Anyway, I’m so appreciative of the #metoo movement and how these things are seen in a different light now and how seriously it’s taken. Hopeful for my daughter not having to experience harassment at work, harassment on the street, and of course never in her own home. And hopeful that my son and his friends are getting an education on how to respectful men.
I know Howard Sten was famous for being a “shock jock” but that doesn’t erase years and years of his toxic effects on our culture and like you I think he should issue a public apology to Lorena and probably many other women. And yes I’m appreciative of the #metoo movement, I think the fact that we still have a sitting president with 23 women accusing him of sexual assault (among a litany of other things) tells me we’ve still got a long way to go. I am hopeful, but cautiously so.

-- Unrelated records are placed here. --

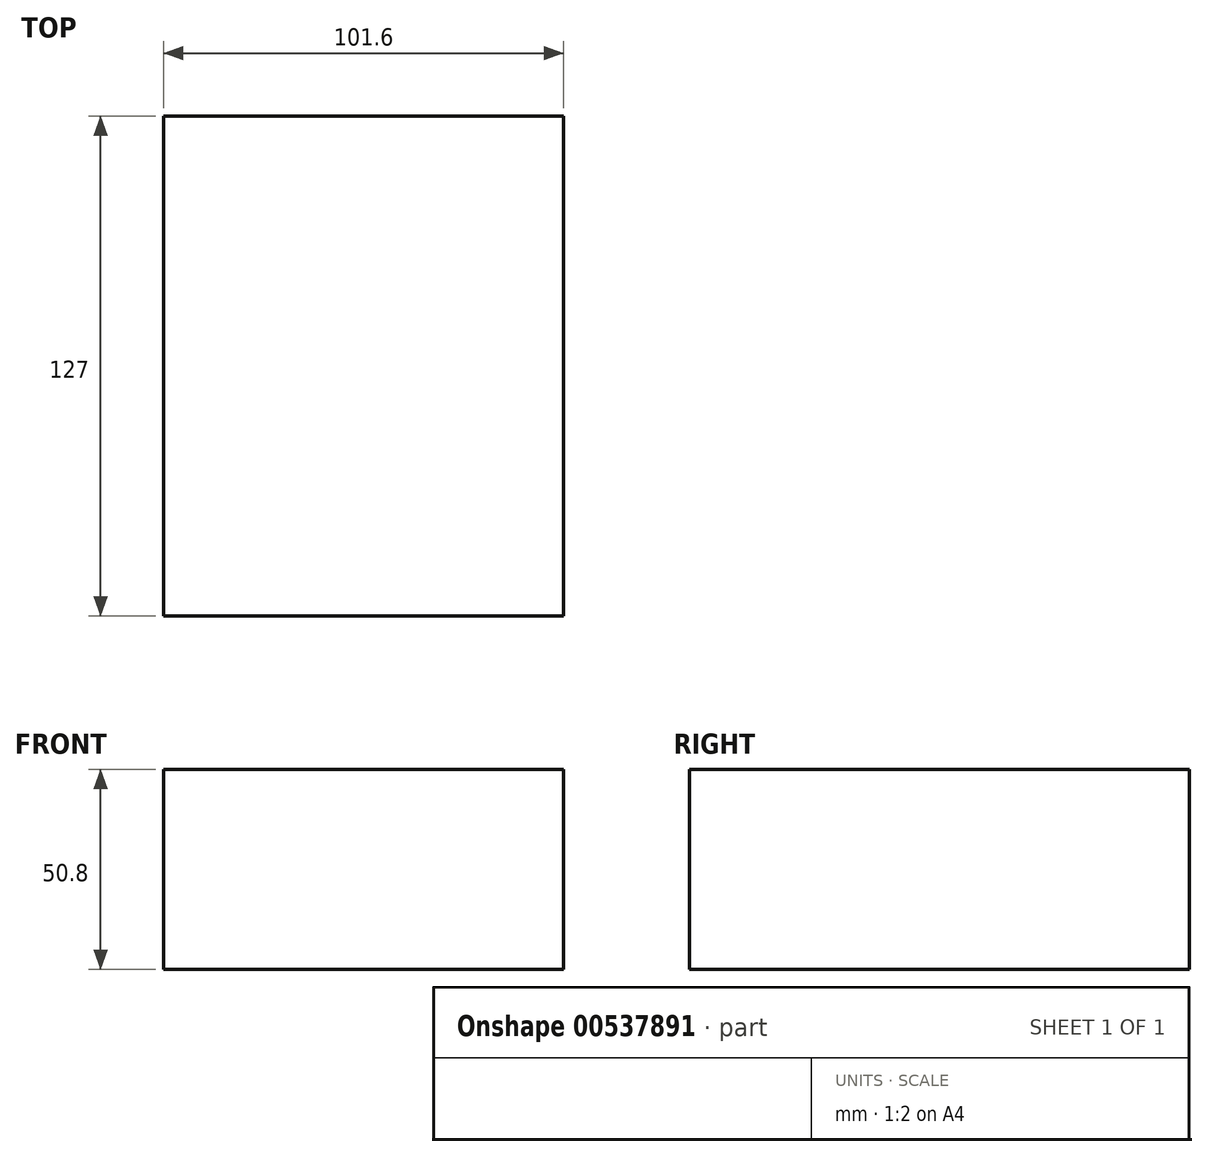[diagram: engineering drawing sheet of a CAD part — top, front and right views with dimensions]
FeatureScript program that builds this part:
annotation { "Feature Type Name" : "Feature", "Feature Type Description" : "" }
export const myFeature = defineFeature(function(context is Context, id is Id, definition is map)
    precondition{}
    {
        {
            var Q0;
            Q0=qCreatedBy(makeId("Front.planeOp"),FACE);
            var sketch = newSketch(context, id + "F0", { "sketchPlane" : qUnion([Q0])});
            skLineSegment(sketch, "E0.bottom", {"start": v(50.8, 25.4) * mm, "end": v(-50.8, 25.4) * mm});
            skLineSegment(sketch, "E0.top", {"start": v(50.8, -25.4) * mm, "end": v(-50.8, -25.4) * mm});
            skLineSegment(sketch, "E0.left", {"start": v(50.8, 25.4) * mm, "end": v(50.8, -25.4) * mm});
            skLineSegment(sketch, "E0.right", {"start": v(-50.8, 25.4) * mm, "end": v(-50.8, -25.4) * mm});
            skPoint(sketch, "E0.middle", {"position": v(0, 0) * mm});
            skSolve(sketch);
        }
        {
            var Q0;
            Q0 = qSketchRegion(id + "F0", true);
            extrude(context, id + "F1", {"entities" : qUnion([Q0]), "endBound" : BoundingType.SYMMETRIC, "depth" : 127 * mm, "offsetDistance" : 25.4 * mm});
        }
    });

Just finished watching the series. While I sympathise and support Lorena, I am struck by the societal dysfunction of the whole situation. John’s father abused his mom and left the family. They lived in poverty with their mother and were victimized by neighbors. They were sexually assaulted by an uncle. I can’t excuse his behaviour but I can understand it. 26 years later, the poor are still victimized by their neighbors and society, and the misogynistic legal and political environment still belittle and blame the women. Women were burning bras in the late 1960’s when I was in high school, now we have saggy girls, while we are still underpaid, under-hired, abused and unbelieved. Plus look what kind of people are in the white house, on the supreme court, and in the house and the Senate, still disrespecting women and refusing to unite to make the country better. SMH.